Many of us perform and try to make our lives look so good on paper because we use the same method of trying to feel safe as when we were children. But we are adults now, we have our security in in our own hands. We don’t even know why we do it anymore, other than it feels good when you have a lot going on, good when you’re rushing towards big goals. But achieving them rarely satisfies us with the feeling we want, as long as we keep carrying around our old feelings of sadness and inadequacy. As long as we continue to believe that the value of who we are is somehow affected by what we do, when we are already all we need to be. We are already full members of this world. We are valuable, we belong and we are worthy of being loved just as we are.

This same pattern underlies many different expressions of psychological malaise, all from depression, anxiety, eating disorders, and obsessive thoughts and actions… All with the same basis, that something we experienced as a child, be it infant, toddler, school child or teenager, made us believe that we were not enough, but that the problem could be fixed as long as we were. This paints a bleak picture of our society. But I hope it also paints a picture of hope. We can influence our own well-being, just not in the way we think! The solution is not to take control of your life, trying more, achieving more… the solution is to stop, listen inwardly, allow our feelings and see why we feel so inadequate. The solution lies in talking about these experiences of inadequacy with each other and see that we are not alone. See that it was never about me. It was about a society where we have all been misled that we are adequate just as we are, where we all trying to be better, and in so doing infecting and passing on that false perception to each other.

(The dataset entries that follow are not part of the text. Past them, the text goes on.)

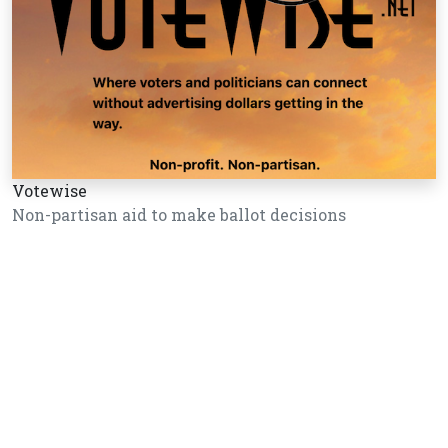
Votewise
Non-partisan aid to make ballot decisions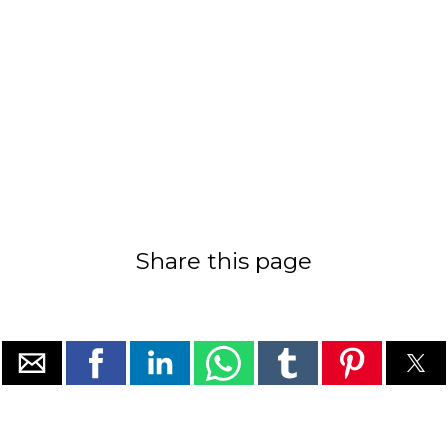
Share this page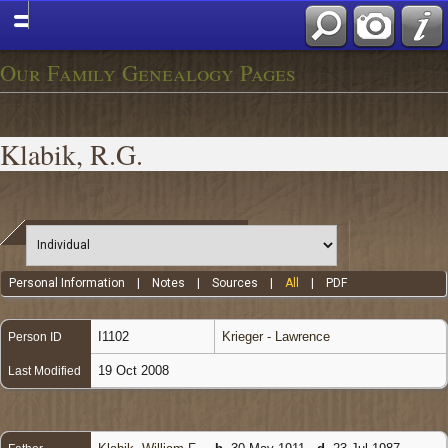
Our Family Genealogy Pages
Klabik, R.G.
Personal Information
|
Notes
|
Sources
|
All
|
PDF
I1102
Krieger - Lawrence
Person ID
19 Oct 2008
Last Modified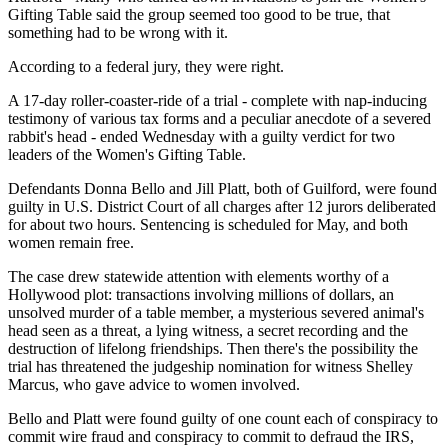
Gifting Table said the group seemed too good to be true, that
something had to be wrong with it.
According to a federal jury, they were right.
A 17-day roller-coaster-ride of a trial - complete with nap-inducing
testimony of various tax forms and a peculiar anecdote of a severed
rabbit's head - ended Wednesday with a guilty verdict for two
leaders of the Women's Gifting Table.
Defendants Donna Bello and Jill Platt, both of Guilford, were found
guilty in U.S. District Court of all charges after 12 jurors deliberated
for about two hours. Sentencing is scheduled for May, and both
women remain free.
The case drew statewide attention with elements worthy of a
Hollywood plot: transactions involving millions of dollars, an
unsolved murder of a table member, a mysterious severed animal's
head seen as a threat, a lying witness, a secret recording and the
destruction of lifelong friendships. Then there's the possibility the
trial has threatened the judgeship nomination for witness Shelley
Marcus, who gave advice to women involved.
Bello and Platt were found guilty of one count each of conspiracy to
commit wire fraud and conspiracy to commit to defraud the IRS,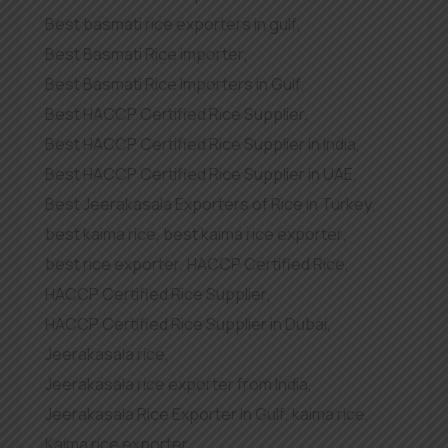
Best basmati rice exporters in gulf
,
Best Basmati Rice importer
,
Best Basmati Rice Importers in Gulf
,
Best HACCP Certified Rice Supplier
,
Best HACCP Certified Rice Supplier in India
,
Best HACCP Certified Rice Supplier in UAE
,
Best Jeerakasala Exporters of Rice in Turkey
,
best kaima rice
,
best kaima rice exporter
,
best rice exporter
,
HACCP Certified Rice
,
HACCP Certified Rice Supplier
,
HACCP Certified Rice Supplier in Dubai
,
Jeerakasala rice
,
Jeerakasala rice exporter from India
,
Jeerakasala Rice Exporter In Gulf
,
kaima rice
,
Kaima rice exporter
,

The hope is in stopping. Talk to a friend. Caring about your respective. Saying nice things to each other yourself. Running a hot bath. Light a candle. Take a quiet walk. Petting your cat. Anything where we stop in the moment for a moment of pleasure, a signal to ourselves that all is well as it is. I am fine as I am. And over time to start believing more and more that I don’t need to prove my worth to anyone, at all least of all myself. We get rid of inadequacy by reinforcing the opposite, by acting in such a way as to show ourselves that we are individuals worth taking care of.

All the things I mentioned above are such ways, but sometimes they are not enough and we need outside help to break the patterns we have fallen into. Then the biggest and finest step we can take is to show ourselves that we are important to seek professional help. For many, this is no small step to take, but remember that the very act of reaching out to ask for help is a great healing act in itself, a act that affirms your value as an emotional person.